▶ [YOUR TASK]:
Copy out the listing below word for word, starting at its first line and ending at the line "family: Scythrididae", with both of those lines included.

▶ [DATA SHOWN]:
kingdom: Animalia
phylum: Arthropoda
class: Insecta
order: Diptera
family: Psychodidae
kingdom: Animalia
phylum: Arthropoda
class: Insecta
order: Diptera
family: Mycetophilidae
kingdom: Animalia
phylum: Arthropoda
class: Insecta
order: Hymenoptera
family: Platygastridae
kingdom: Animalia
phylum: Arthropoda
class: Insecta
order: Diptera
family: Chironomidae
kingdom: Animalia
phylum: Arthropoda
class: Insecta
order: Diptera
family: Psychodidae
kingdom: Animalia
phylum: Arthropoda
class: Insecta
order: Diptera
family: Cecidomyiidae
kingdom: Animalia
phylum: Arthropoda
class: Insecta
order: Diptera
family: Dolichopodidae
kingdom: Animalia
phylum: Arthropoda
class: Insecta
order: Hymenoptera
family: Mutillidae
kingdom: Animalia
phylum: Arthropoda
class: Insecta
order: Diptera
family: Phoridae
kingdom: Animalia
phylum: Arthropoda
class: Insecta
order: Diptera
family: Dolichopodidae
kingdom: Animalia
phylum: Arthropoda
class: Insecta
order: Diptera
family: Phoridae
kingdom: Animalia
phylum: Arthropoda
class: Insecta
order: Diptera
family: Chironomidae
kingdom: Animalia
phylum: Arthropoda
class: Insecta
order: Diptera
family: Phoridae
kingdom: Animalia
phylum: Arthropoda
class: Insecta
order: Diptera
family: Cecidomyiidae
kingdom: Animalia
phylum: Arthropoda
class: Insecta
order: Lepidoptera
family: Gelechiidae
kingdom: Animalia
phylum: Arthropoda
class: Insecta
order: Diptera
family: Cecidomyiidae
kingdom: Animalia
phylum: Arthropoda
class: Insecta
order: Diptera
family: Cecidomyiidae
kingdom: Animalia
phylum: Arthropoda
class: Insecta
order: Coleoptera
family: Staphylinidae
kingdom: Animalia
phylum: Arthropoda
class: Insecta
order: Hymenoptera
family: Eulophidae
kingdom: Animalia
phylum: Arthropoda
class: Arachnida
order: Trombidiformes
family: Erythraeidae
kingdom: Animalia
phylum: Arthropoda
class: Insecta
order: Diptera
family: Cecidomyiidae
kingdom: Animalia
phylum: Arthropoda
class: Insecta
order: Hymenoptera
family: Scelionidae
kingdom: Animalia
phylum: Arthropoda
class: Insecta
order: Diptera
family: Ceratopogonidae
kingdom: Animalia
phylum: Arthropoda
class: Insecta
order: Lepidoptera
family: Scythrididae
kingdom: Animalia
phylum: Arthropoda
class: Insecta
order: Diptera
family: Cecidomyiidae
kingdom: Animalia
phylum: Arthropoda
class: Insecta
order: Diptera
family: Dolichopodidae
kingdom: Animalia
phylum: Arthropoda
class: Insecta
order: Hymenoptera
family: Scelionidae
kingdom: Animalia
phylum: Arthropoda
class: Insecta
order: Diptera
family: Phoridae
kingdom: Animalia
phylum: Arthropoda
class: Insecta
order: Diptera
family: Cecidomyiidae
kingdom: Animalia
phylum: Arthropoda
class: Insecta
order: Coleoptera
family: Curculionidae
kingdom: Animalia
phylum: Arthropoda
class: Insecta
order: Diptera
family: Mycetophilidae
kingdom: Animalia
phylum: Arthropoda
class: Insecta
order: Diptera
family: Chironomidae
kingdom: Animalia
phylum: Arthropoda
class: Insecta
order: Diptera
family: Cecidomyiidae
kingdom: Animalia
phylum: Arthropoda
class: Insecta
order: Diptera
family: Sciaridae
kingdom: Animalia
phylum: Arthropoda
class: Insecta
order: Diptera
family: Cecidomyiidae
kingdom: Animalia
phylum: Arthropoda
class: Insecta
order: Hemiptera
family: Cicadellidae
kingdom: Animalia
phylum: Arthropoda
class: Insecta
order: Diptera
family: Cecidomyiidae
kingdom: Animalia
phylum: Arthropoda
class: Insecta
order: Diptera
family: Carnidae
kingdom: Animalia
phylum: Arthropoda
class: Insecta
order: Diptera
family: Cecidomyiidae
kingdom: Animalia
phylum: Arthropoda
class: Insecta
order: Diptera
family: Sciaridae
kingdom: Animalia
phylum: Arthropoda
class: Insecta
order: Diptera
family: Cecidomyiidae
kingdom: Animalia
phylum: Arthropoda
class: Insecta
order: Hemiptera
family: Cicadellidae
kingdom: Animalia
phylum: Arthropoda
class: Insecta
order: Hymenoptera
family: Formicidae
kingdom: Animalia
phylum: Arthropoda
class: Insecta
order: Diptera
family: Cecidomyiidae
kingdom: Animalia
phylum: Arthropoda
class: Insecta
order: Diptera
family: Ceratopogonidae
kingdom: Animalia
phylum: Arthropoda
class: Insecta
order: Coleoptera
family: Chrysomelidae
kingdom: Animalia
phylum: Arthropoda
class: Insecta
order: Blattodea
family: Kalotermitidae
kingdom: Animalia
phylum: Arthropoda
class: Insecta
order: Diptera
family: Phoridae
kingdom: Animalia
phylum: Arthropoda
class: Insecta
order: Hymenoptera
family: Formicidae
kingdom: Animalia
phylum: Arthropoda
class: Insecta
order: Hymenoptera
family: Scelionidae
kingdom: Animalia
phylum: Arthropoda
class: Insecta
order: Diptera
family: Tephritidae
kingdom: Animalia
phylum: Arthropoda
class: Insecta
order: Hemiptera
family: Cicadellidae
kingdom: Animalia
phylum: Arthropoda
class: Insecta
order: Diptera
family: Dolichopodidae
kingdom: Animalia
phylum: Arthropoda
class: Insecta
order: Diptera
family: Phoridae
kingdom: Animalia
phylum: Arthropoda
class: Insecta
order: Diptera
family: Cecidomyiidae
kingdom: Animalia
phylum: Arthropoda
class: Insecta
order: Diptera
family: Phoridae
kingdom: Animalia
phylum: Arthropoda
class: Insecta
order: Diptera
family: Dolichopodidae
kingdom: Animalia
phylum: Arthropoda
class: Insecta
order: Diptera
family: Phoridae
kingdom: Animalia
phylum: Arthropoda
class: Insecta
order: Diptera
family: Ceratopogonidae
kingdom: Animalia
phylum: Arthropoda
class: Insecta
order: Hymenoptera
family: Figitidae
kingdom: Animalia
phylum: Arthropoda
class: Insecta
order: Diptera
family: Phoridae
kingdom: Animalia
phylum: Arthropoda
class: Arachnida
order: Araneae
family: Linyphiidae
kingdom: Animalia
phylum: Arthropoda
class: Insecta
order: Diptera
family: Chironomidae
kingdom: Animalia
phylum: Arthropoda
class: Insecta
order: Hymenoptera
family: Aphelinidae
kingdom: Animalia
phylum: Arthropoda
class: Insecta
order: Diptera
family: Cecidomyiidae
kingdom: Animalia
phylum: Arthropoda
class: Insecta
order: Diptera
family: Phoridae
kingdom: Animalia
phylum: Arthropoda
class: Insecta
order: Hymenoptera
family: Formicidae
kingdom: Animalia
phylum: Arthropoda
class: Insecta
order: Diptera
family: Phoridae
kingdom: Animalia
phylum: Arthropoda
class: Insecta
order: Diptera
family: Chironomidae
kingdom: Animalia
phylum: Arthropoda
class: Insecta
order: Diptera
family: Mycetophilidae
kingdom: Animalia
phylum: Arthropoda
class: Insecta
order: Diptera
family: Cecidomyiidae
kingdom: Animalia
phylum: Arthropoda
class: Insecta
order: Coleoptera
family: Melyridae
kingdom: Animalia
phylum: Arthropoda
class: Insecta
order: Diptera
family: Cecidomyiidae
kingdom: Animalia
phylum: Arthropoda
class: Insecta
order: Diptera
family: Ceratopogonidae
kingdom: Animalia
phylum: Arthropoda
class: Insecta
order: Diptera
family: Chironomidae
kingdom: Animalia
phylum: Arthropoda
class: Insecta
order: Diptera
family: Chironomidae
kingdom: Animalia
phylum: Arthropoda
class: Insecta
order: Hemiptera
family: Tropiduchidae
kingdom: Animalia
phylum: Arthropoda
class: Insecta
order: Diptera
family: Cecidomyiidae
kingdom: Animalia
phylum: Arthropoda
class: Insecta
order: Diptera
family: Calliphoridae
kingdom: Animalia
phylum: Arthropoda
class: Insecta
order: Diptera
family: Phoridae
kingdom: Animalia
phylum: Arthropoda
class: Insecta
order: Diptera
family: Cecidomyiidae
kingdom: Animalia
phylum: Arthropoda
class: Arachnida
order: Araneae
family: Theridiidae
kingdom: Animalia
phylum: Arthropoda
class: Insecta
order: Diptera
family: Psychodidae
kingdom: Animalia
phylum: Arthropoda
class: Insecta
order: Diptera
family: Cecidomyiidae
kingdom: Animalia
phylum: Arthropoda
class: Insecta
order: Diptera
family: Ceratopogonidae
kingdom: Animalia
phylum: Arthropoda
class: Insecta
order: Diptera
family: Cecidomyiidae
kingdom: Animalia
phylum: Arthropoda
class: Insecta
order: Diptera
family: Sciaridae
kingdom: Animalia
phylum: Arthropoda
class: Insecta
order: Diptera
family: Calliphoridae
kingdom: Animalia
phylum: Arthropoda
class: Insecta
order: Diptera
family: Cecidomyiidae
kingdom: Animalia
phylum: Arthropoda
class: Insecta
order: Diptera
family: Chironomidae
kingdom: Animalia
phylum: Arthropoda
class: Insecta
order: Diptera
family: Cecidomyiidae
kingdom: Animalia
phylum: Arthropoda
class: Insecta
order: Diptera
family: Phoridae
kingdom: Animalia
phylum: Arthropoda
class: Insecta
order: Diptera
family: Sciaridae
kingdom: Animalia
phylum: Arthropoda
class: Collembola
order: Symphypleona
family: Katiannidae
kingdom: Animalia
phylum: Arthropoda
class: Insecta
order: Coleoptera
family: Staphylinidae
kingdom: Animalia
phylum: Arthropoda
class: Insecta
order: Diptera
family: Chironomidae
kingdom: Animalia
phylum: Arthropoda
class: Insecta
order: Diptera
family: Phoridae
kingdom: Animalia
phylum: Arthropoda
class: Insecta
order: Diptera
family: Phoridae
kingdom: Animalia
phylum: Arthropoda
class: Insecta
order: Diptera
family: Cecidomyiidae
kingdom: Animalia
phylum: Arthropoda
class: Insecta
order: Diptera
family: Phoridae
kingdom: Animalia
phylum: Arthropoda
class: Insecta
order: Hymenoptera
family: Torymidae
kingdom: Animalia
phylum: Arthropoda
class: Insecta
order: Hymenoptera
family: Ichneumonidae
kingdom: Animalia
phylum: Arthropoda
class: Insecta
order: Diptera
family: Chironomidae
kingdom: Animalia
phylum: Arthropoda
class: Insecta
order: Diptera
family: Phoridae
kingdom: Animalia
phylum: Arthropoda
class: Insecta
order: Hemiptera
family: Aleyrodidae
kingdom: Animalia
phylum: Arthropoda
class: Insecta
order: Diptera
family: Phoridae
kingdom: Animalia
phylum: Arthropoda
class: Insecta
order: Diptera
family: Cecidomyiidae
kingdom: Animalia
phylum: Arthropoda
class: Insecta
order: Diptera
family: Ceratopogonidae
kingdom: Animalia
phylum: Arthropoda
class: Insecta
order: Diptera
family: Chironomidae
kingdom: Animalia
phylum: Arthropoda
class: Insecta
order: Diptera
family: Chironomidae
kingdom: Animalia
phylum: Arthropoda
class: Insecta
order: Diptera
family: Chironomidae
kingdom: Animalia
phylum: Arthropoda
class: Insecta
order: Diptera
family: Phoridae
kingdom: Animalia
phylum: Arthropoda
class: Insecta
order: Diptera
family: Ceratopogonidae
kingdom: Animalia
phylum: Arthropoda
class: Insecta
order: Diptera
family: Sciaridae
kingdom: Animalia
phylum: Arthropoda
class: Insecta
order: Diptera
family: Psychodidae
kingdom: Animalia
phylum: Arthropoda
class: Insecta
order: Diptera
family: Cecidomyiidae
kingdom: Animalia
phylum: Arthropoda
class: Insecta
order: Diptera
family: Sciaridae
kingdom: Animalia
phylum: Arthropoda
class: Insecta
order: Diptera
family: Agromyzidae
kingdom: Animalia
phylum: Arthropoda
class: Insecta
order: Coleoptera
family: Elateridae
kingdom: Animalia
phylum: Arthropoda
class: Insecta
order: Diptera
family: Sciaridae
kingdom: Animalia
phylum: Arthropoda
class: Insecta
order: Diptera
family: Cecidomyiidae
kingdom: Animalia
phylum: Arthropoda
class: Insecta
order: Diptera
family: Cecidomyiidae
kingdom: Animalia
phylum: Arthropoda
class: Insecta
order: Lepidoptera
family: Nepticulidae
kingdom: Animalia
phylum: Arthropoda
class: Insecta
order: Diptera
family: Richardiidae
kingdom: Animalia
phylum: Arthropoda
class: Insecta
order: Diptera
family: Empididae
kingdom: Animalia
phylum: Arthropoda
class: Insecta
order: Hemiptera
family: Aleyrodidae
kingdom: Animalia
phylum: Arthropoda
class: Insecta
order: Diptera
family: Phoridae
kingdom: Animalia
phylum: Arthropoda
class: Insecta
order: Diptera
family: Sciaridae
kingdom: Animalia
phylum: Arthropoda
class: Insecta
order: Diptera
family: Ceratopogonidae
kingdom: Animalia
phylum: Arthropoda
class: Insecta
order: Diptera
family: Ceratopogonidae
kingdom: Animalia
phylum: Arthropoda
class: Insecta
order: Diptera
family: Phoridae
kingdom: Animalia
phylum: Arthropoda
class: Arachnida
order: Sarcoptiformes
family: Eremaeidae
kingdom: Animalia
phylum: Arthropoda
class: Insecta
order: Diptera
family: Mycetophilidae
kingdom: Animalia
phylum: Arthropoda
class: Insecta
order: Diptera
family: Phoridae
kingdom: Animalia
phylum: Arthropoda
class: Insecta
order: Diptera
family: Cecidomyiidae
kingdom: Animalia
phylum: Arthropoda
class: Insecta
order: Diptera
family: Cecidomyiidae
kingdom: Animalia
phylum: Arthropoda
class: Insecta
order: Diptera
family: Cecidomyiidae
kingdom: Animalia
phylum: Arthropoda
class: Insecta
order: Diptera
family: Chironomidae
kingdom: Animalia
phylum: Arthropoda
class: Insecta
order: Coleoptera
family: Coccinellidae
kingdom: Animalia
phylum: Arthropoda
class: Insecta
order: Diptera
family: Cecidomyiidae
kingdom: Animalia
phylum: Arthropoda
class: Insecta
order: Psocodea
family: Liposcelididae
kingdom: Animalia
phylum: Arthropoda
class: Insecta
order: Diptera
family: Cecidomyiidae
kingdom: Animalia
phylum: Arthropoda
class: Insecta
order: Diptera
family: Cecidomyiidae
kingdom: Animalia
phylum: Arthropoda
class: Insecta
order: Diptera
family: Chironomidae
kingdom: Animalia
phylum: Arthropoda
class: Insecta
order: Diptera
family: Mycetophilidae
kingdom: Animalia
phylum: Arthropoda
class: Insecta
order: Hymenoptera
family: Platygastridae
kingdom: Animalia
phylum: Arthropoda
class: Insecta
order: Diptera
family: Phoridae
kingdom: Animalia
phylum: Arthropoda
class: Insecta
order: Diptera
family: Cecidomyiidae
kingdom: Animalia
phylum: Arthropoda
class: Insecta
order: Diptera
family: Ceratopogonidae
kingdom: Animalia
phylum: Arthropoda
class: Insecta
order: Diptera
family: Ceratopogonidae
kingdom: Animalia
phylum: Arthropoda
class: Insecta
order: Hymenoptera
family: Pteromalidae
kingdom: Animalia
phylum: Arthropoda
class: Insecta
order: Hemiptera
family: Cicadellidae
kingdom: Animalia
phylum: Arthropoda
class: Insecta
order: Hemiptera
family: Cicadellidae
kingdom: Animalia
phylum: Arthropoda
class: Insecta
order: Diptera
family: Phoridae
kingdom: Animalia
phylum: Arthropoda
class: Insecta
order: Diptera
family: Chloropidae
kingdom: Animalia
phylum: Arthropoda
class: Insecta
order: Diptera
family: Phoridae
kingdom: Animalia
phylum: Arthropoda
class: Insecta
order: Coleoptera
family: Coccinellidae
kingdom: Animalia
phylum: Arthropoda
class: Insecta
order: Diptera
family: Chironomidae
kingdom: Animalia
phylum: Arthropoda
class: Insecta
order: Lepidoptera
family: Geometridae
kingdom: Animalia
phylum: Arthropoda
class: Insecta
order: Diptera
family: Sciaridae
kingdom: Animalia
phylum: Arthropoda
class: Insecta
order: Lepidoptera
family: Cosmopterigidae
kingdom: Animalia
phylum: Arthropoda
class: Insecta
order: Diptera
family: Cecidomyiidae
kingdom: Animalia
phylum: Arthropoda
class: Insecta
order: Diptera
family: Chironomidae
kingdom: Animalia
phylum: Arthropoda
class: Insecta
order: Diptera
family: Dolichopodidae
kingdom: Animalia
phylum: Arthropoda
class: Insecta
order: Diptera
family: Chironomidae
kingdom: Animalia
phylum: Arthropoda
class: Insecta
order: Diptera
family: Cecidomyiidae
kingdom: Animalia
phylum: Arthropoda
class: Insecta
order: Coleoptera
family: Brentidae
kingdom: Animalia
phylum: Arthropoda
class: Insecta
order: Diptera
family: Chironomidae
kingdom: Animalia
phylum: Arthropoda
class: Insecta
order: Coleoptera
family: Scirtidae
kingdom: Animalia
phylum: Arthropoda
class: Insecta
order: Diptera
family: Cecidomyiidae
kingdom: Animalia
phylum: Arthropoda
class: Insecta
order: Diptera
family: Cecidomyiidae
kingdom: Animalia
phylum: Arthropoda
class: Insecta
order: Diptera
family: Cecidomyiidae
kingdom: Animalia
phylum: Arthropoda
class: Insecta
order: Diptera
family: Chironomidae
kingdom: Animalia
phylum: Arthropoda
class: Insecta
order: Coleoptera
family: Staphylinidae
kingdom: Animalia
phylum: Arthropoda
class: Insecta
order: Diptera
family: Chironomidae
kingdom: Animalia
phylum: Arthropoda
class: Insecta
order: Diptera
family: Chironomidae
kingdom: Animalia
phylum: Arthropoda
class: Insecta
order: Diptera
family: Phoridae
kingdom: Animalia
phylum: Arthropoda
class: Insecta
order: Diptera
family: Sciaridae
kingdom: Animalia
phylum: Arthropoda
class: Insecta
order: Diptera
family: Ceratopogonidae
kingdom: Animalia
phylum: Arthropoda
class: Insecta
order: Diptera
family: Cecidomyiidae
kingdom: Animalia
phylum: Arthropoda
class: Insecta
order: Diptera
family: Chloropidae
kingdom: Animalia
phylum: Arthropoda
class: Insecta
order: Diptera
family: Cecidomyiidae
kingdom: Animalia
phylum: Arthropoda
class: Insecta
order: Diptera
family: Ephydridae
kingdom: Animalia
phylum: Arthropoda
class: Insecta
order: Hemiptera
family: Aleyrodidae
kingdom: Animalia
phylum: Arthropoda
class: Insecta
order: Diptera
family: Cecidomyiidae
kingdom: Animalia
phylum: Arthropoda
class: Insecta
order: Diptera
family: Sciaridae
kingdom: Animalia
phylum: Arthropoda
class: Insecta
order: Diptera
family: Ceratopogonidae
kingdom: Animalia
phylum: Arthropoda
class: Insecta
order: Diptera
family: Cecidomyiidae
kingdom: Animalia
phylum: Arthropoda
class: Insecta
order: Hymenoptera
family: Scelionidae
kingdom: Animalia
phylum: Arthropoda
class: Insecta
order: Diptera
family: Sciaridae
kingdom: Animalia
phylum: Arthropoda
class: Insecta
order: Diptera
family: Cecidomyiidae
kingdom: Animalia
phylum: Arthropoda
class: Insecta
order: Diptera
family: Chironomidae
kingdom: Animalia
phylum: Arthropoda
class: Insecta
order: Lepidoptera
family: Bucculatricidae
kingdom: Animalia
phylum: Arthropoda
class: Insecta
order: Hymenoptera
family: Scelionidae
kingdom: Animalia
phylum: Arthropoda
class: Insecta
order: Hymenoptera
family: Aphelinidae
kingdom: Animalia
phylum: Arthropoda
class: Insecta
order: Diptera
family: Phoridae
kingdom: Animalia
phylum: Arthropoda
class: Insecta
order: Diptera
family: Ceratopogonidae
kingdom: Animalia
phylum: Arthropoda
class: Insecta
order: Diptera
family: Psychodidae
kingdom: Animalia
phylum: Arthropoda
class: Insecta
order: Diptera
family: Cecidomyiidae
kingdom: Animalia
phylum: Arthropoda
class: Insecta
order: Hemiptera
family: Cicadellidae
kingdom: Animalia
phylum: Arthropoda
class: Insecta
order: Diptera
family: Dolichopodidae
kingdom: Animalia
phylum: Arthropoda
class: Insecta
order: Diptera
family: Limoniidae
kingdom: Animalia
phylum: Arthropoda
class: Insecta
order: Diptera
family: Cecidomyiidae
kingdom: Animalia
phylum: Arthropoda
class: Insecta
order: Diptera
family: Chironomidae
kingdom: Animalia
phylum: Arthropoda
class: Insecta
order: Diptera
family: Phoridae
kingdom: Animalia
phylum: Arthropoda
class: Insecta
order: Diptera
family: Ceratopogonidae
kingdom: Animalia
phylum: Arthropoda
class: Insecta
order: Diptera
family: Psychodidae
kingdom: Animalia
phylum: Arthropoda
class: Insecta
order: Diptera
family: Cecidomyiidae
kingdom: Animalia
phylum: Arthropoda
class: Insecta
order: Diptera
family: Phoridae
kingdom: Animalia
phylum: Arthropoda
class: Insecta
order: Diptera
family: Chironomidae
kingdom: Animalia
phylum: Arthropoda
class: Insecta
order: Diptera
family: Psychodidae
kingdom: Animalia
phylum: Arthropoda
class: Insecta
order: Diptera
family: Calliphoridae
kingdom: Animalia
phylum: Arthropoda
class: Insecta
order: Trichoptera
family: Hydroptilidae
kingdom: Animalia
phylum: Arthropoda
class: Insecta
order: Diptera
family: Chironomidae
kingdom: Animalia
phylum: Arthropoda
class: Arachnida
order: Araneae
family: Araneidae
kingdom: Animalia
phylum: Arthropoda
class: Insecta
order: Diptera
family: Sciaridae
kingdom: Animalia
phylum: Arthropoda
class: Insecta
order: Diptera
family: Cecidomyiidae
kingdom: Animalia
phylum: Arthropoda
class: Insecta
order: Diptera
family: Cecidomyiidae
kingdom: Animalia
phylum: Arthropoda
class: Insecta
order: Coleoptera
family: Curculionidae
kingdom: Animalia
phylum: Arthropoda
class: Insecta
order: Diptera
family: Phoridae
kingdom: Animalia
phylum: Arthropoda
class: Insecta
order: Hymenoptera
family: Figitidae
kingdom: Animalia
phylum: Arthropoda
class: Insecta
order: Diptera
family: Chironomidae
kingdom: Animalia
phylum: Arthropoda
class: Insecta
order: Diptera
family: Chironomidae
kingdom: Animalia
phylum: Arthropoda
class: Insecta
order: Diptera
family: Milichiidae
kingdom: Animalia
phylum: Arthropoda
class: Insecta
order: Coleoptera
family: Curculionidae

▶ [SOLUTION TO THE PROBLEM]:
kingdom: Animalia
phylum: Arthropoda
class: Insecta
order: Diptera
family: Psychodidae
kingdom: Animalia
phylum: Arthropoda
class: Insecta
order: Diptera
family: Mycetophilidae
kingdom: Animalia
phylum: Arthropoda
class: Insecta
order: Hymenoptera
family: Platygastridae
kingdom: Animalia
phylum: Arthropoda
class: Insecta
order: Diptera
family: Chironomidae
kingdom: Animalia
phylum: Arthropoda
class: Insecta
order: Diptera
family: Psychodidae
kingdom: Animalia
phylum: Arthropoda
class: Insecta
order: Diptera
family: Cecidomyiidae
kingdom: Animalia
phylum: Arthropoda
class: Insecta
order: Diptera
family: Dolichopodidae
kingdom: Animalia
phylum: Arthropoda
class: Insecta
order: Hymenoptera
family: Mutillidae
kingdom: Animalia
phylum: Arthropoda
class: Insecta
order: Diptera
family: Phoridae
kingdom: Animalia
phylum: Arthropoda
class: Insecta
order: Diptera
family: Dolichopodidae
kingdom: Animalia
phylum: Arthropoda
class: Insecta
order: Diptera
family: Phoridae
kingdom: Animalia
phylum: Arthropoda
class: Insecta
order: Diptera
family: Chironomidae
kingdom: Animalia
phylum: Arthropoda
class: Insecta
order: Diptera
family: Phoridae
kingdom: Animalia
phylum: Arthropoda
class: Insecta
order: Diptera
family: Cecidomyiidae
kingdom: Animalia
phylum: Arthropoda
class: Insecta
order: Lepidoptera
family: Gelechiidae
kingdom: Animalia
phylum: Arthropoda
class: Insecta
order: Diptera
family: Cecidomyiidae
kingdom: Animalia
phylum: Arthropoda
class: Insecta
order: Diptera
family: Cecidomyiidae
kingdom: Animalia
phylum: Arthropoda
class: Insecta
order: Coleoptera
family: Staphylinidae
kingdom: Animalia
phylum: Arthropoda
class: Insecta
order: Hymenoptera
family: Eulophidae
kingdom: Animalia
phylum: Arthropoda
class: Arachnida
order: Trombidiformes
family: Erythraeidae
kingdom: Animalia
phylum: Arthropoda
class: Insecta
order: Diptera
family: Cecidomyiidae
kingdom: Animalia
phylum: Arthropoda
class: Insecta
order: Hymenoptera
family: Scelionidae
kingdom: Animalia
phylum: Arthropoda
class: Insecta
order: Diptera
family: Ceratopogonidae
kingdom: Animalia
phylum: Arthropoda
class: Insecta
order: Lepidoptera
family: Scythrididae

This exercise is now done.